Le point de départ de ce processus est le sentiment de non-reconnaissance de l’organisation pour l’individu : « quoi que je dise, quoi que je décide on n’en tient pas compte ». L’agressivité qui s’exprimera se fera de manière détournée car il n’y a pas eu abus de pouvoir, il y a eu « contradiction de pouvoir » et non-reconnaissance du professionnel au travers de cela.

La reconnaissance n’a jamais fait partie d’un contrat de travail. Par contre, l’agressivité engendrée par la non-reconnaissance va déclencher des comportements de défense, soit sur un mode actif, ce qui a l’avantage d’apporter de la reconnaissance (revendication, syndicalisme, opposition), soit sur un mode passif. C’est ce que l’on appellera la « démotivation douce ». Douce parce que la relation au travail se détériore sans provoquer trop de dommage au niveau de l’individu qui peut trouver d’autres échappatoires pour vivre son potentiel motivationnel.

Si ce mécanisme de négation se généralise ou continue trop longtemps, on peut alors voir un autre type de conséquence se développer : le sentiment de non-reconnaissance s’intériorise, s’introjecte, pour reprendre le vocabulaire de la psychanalyse. La démotivation jouant un rôle de censure intérieure par rapport à toute initiative ou idée personnelle.

  • La démotivation censure :

Au deuxième stade, le processus de choix est atteint en lui-même. Le professionnel se sent incapable d’affirmer un choix, et on le mettrait dans le plus grand embarras en lui demandant son avis.

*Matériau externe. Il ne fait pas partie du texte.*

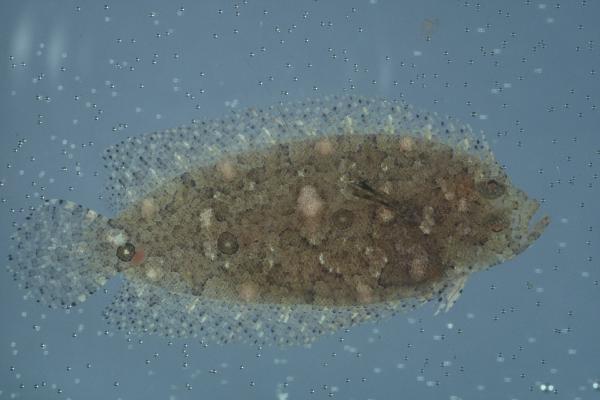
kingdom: Animalia
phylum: Chordata
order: Pleuronectiformes
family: Samaridae
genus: Samariscus
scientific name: Samariscus triocellatus
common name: Three-spot righteye flounder
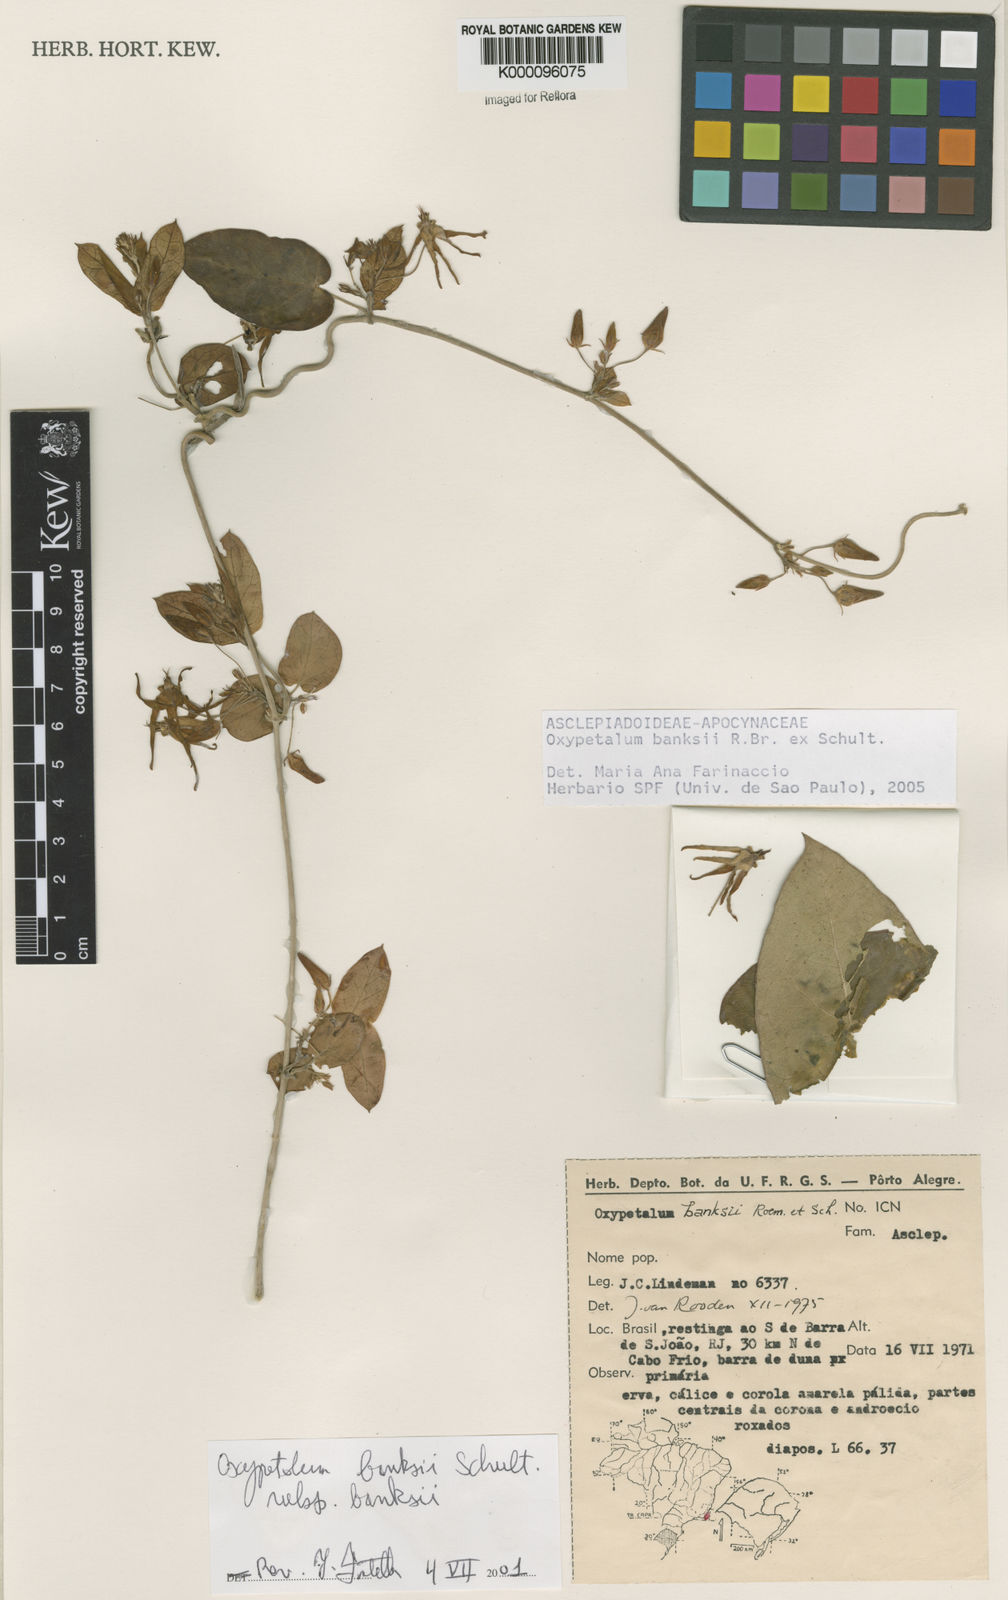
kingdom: Plantae
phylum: Tracheophyta
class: Magnoliopsida
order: Gentianales
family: Apocynaceae
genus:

En fait, il est persuadé que son avis n’a aucun intérêt pour « ceux qui savent faire ». Il n’arrive plus à décoder, à choisir, car toute son histoire professionnelle lui dit que ses choix ont été erronés : la meilleure preuve étant que l’organisation n’en tient jamais compte. Comment s’étonner dès lors qu’il ne puisse pas gérer sa propre motivation. Ce type de mécanisme conduit à la « démotivation censure » qui est sans révolte et sans drame apparent mais qui bloque les velléités de mise en mouvement autonome.

Face à cette démotivation ou la censure est intériorisée, toute action de motivation proposée par l’établissement restera relativement inopérante, à moins qu’elle ne s’attèle aux vraies causes : les processus de reconnaissance des choix des professionnels et leur niveau d’estime d’eux même.

A ce degré de démotivation, le salarié ne revendique pas mais il voit vraiment mal pourquoi il s’engagerait dans la relation de travail puisqu’elle ne fait que lui confirmer l’image négative qu’il a de lui-même.

La démotivation censure est à la charnière entre la démotivation douce et la démotivation dure, car c’est elle qui mène de la perte de reconnaissance à la perte de sens.

  • La démotivation dure :

C’est l’intériorisation de cette perte de sens qui aggrave les effets de la démotivation, et qui explique les comportements passifs et négatifs que l’on observe dans certains établissements. A partir du moment où l’image de soi est perturbée, on voit mal comment il peut laisser s’exprimer une motivation quelconque pour son travail.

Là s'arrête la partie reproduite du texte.